Given Sebastien Piñera, Chile’s newly elected President, takes-up office on March 11 the OECD’s latest survey of Chile is perhaps timely in highlighting some potential areas that policy makers may wish to consider.
On a positive note, the OECD projects a recovery in Chile’s GDP growth from 1.7% in 2017 to 2.9% for 2018 and 2019 helped by a firmer copper price environment and a global economic recovery. That said, it highlights the need to deepen structural reforms to boost productivity, diversify the economy, improve global competitiveness while also advocating policy to reduce inequality. Productivity levels are significantly below the OECD average while global competitiveness and R&D expenditure as a percentage of GDP also lag. The OECD report favours reducing bureaucracy, simplifying regulations, improving adult skills and getting more people into ‘formal long term jobs that add real value’; and notes ‘Chile would also benefit from raising public support for research and development and stepping up infrastructure investment, which would spur innovation and competitiveness.’

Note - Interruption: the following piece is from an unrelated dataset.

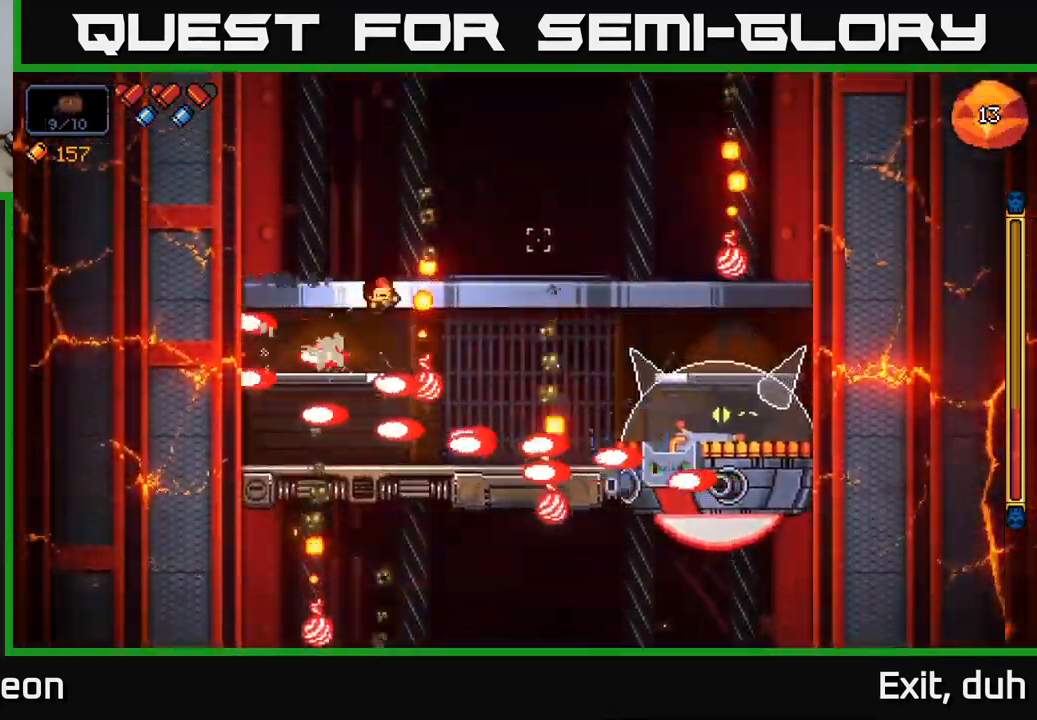
{"buttons": ["A", "R2"], "left_stick": "right", "right_stick": "right", "events": [[100, "A", "up"], [233, "left_stick", "center"], [300, "A", "down"], [450, "left_stick", "right"]]}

However, Congress is fragmented and Piñera’s centre-right Chile Vamos coalition will not have a legislative majority in either the Senate or the Lower Chamber of Congress so enacting policy changes may not prove straightforward. While some recovery in investment is expected under a pro-business Piñera administration he may be forced to take a softer approach to addressing the fiscal deficit and rising debt levels. The fiscal deficit edged higher to 2.8% of GDP in 2017 up from 2.7% in 2016. Nevertheless, we think this situation is very manageable given Chile’s general government debt position of ~25% of GDP (Moody’s estimate), low interest burden and government assets. Moody’s, who rate the Chilean sovereign Aa3 (negative), note that Chile compares well against its Aa median peers which has a government debt to GDP ratio of 30%.
Codelco, the state owned copper producer, remains one of our favoured Chilean holdings: the USD denominated 6.15% Codelco 2036 issue trades at a yield of 4.5% and looks attractive on our models, trading ~3.7 credit notches cheap (best rating basis).